- **Exercise description**: Can you convert the data below into a two-column CSV with the headers "label" and "value", one row per labeled line, each field in quotes and any line breaks turned into spaces? Leave the pictures out.
------
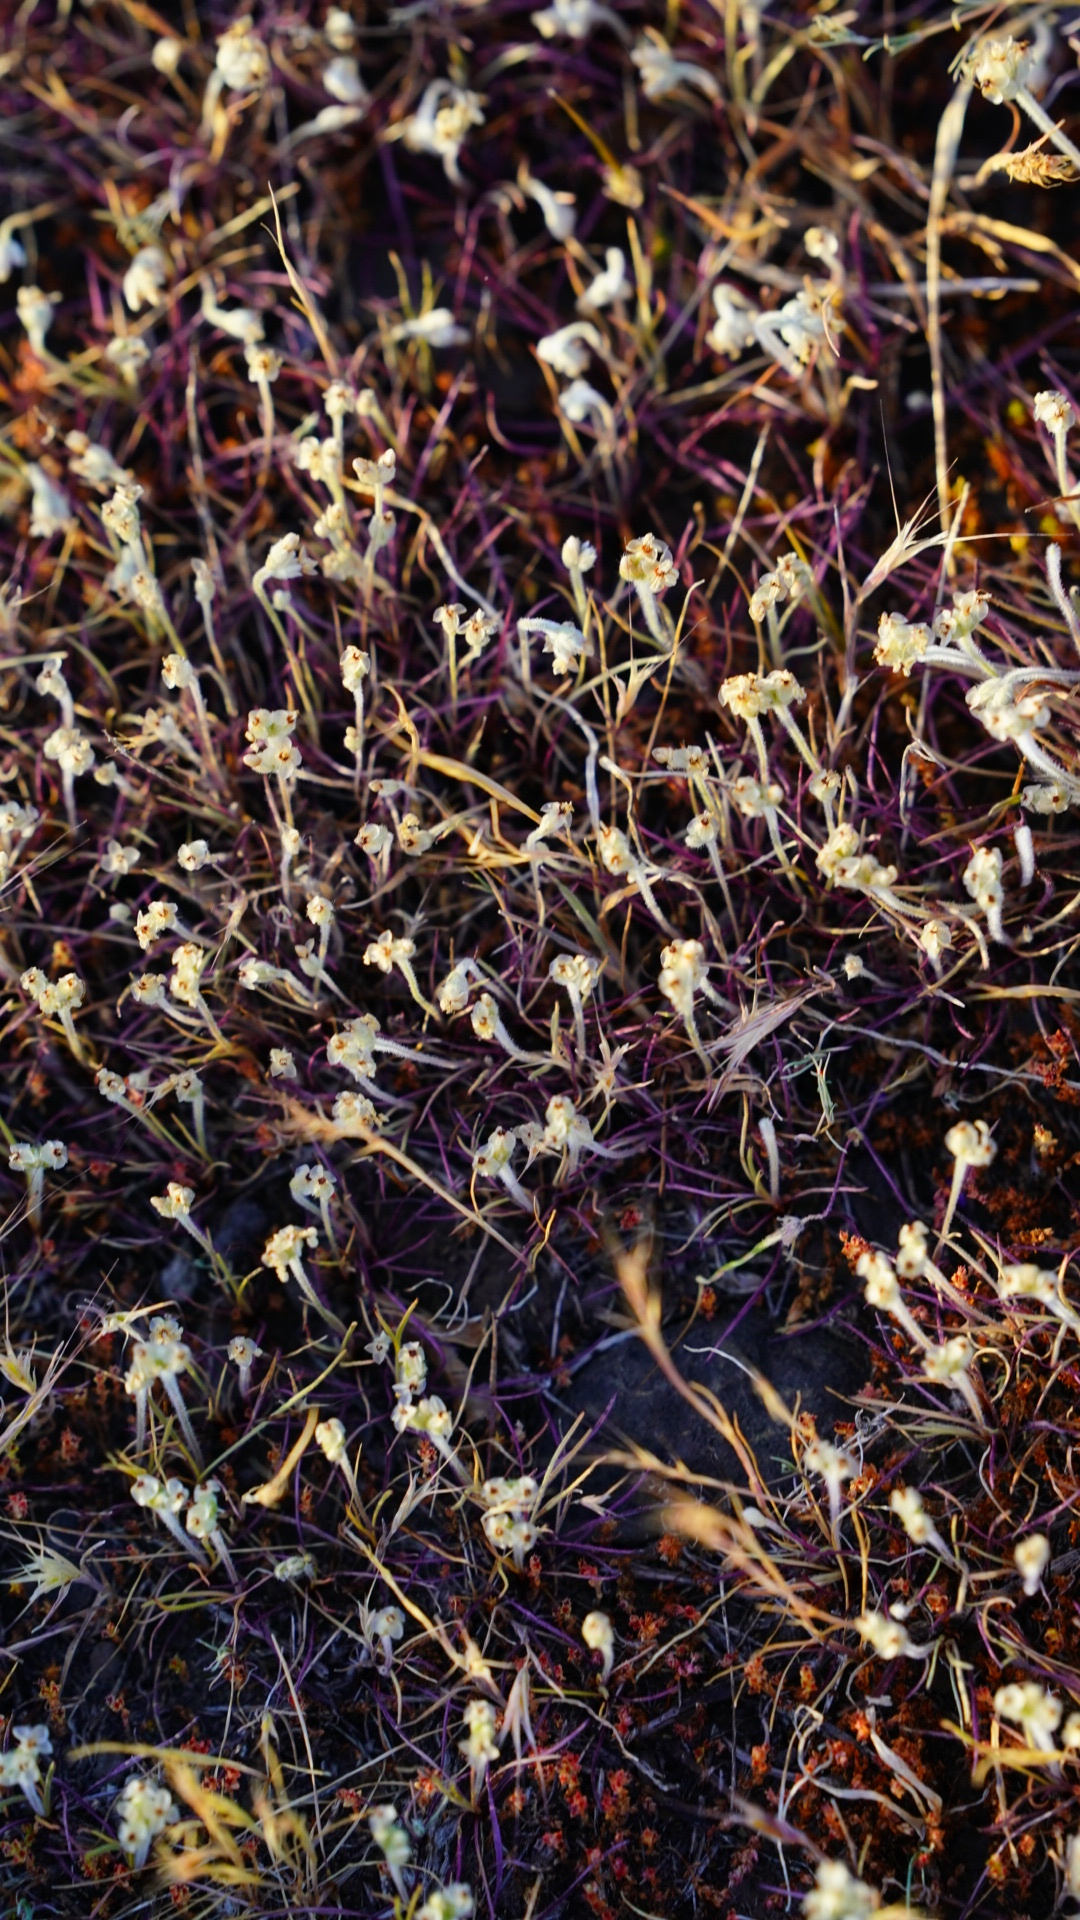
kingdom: Plantae
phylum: Tracheophyta
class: Magnoliopsida
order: Lamiales
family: Plantaginaceae
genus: Plantago
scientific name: Plantago erecta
------
- **Expected answer**:
label,value
"kingdom:","Plantae"
"phylum:","Tracheophyta"
"class:","Magnoliopsida"
"order:","Lamiales"
"family:","Plantaginaceae"
"genus:","Plantago"
"scientific name:","Plantago erecta"